L'imagination initiale de l'auteur propose toutefois tout un panel d'activités et de propositions de carrière. Mon petit doigt me dit que certains prendraient même l'initiative de tenir des établissements aux moeurs peu vertueuses, ou cèderaient à la noirceur de l'esclavage. Et l'on peut imaginer la saison hivernale marquée par l'événement des Marcheurs, avec le risque de voir le monde persistant submergé par la mort faute d'avoir vu les joueurs collaborer. Pour les autres événements saisonniers, il suffit d'attendre le prochain livre de Martin.

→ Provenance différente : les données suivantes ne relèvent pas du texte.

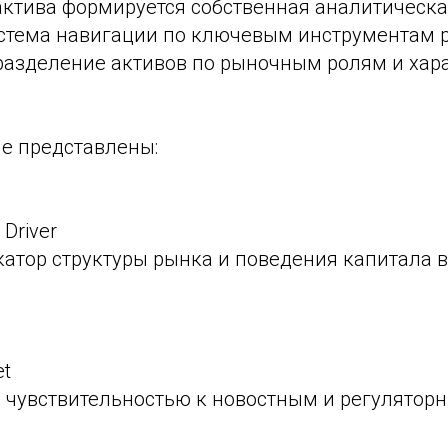
актива формируется собственная аналитическа
стема навигации по ключевым инструментам 
разделение активов по рыночным ролям и хар
пе представлены:
 Driver
атор структуры рынка и поведения капитала в
et
й чувствительностью к новостным и регулятор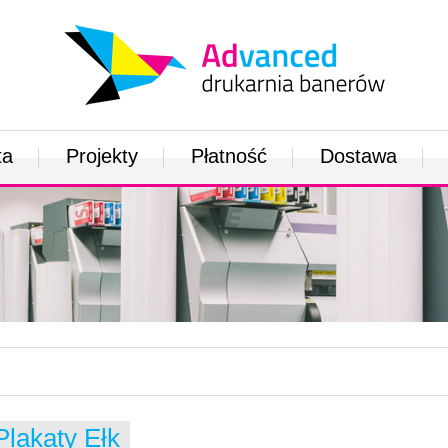
ta
Projekty
Płatność
Dostawa
Plakaty Ełk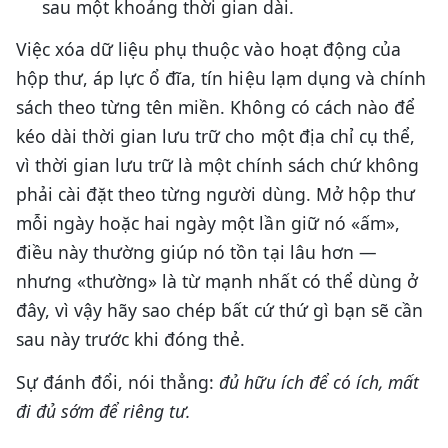
sau một khoảng thời gian dài.
Việc xóa dữ liệu phụ thuộc vào hoạt động của
hộp thư, áp lực ổ đĩa, tín hiệu lạm dụng và chính
sách theo từng tên miền. Không có cách nào để
kéo dài thời gian lưu trữ cho một địa chỉ cụ thể,
vì thời gian lưu trữ là một chính sách chứ không
phải cài đặt theo từng người dùng. Mở hộp thư
mỗi ngày hoặc hai ngày một lần giữ nó «ấm»,
điều này thường giúp nó tồn tại lâu hơn —
nhưng «thường» là từ mạnh nhất có thể dùng ở
đây, vì vậy hãy sao chép bất cứ thứ gì bạn sẽ cần
sau này trước khi đóng thẻ.
Sự đánh đổi, nói thẳng:
đủ hữu ích để có ích, mất
đi đủ sớm để riêng tư.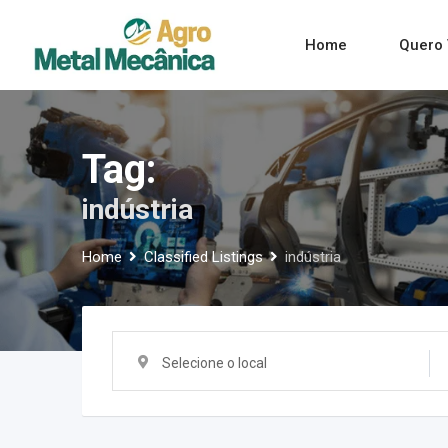
Skip
to
Home
Quero 
content
Tag:
indústria
Home
Classified Listings
indústria
Selecione o local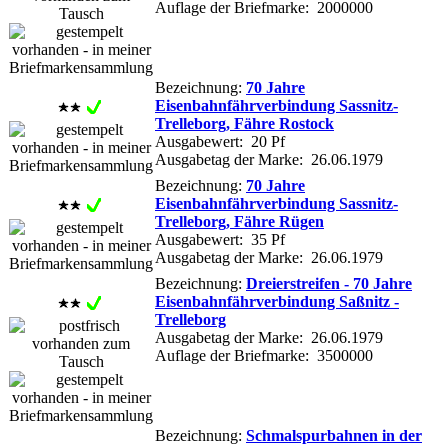
Auflage der Briefmarke: 2000000
Bezeichnung:
70 Jahre
Eisenbahnfährverbindung Sassnitz-
Trelleborg, Fähre Rostock
Ausgabewert: 20 Pf
Ausgabetag der Marke: 26.06.1979
Bezeichnung:
70 Jahre
Eisenbahnfährverbindung Sassnitz-
Trelleborg, Fähre Rügen
Ausgabewert: 35 Pf
Ausgabetag der Marke: 26.06.1979
Bezeichnung:
Dreierstreifen - 70 Jahre
Eisenbahnfährverbindung Saßnitz -
Trelleborg
Ausgabetag der Marke: 26.06.1979
Auflage der Briefmarke: 3500000
Bezeichnung:
Schmalspurbahnen in der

Dune, l’ultime bac à sable
Le cycle de Dune (signé par le romancier Frank Herbert dans les années 1960) se classe incontestablement parmi les très grandes références de science-fiction – ce serait le roman de science-fiction le plus vendu au monde. Et l’adapter sous forme de MMORPG présenterait quelques atouts : l’univers imaginé par Frank Herbert offre des factions (ses grandes familles ayant chacune une philosophie spécifique, en plus des Frémens), des classes toutes trouvées (du contrebandier au mentat-assassin), des enjeux politiques et économiques (autour de l’Epice), des technologies et une forme de magie, et même des bosses d’envergure (les Vers géants de Dune, en attendant d’en faire des montures)... Tous les ingrédients pour imaginer un MMO sandbox, dans un gigantesque bac à sable.
Westworld, le MMO dans le MMO
La licence Westworld (la série de science-fiction de Jonathan Nolan et Lisa Joy) pourrait reposer sur un processus inverse : les créateurs semblent avoir décortiqué les mécaniques d’un MMO (son monde clos, ses PNJ, ses joueurs, ses quêtes et scénarios) pour les transposer dans le monde presque réel d’un parc d’attraction futuriste. Pour boucler la boucle, on pourrait imaginer que la série soit adaptée sous forme de MMO : le jeu pourrait aisément s’appuyer sur un gameplay plutôt theme park, des mécaniques de combat axées sur l’action et des systèmes de hacking avancé, et aurait le mérite de proposer un contexte « western » plutôt rare – et les extensions sont toutes trouvées : l’Inde et le Japon médiéval en s’inspirant de la série, ou le Moyen Âge occidental et la Rome antique si l’on adapte le film Mondwest dont s’inspire la série.
Écrire l'histoire d'un monde ou le choix d'Obi-Wan Kenobi
Faute de pouvoir poser son choix, on peut également partir sur un nouvel univers original, fruit d'une imagination qui devra toutefois établir quelques règles. De la fantasy à la science-fiction en passant par le contemporain, on ne pourra pas faire l'économie d'un choix par défaut. Mais le principe de la page vierge permet de ne s'imposer aucune contrainte, aucune limite si ce n'est l'imagination, en gardant néanmoins les limites technologiques dans un coin de la tête.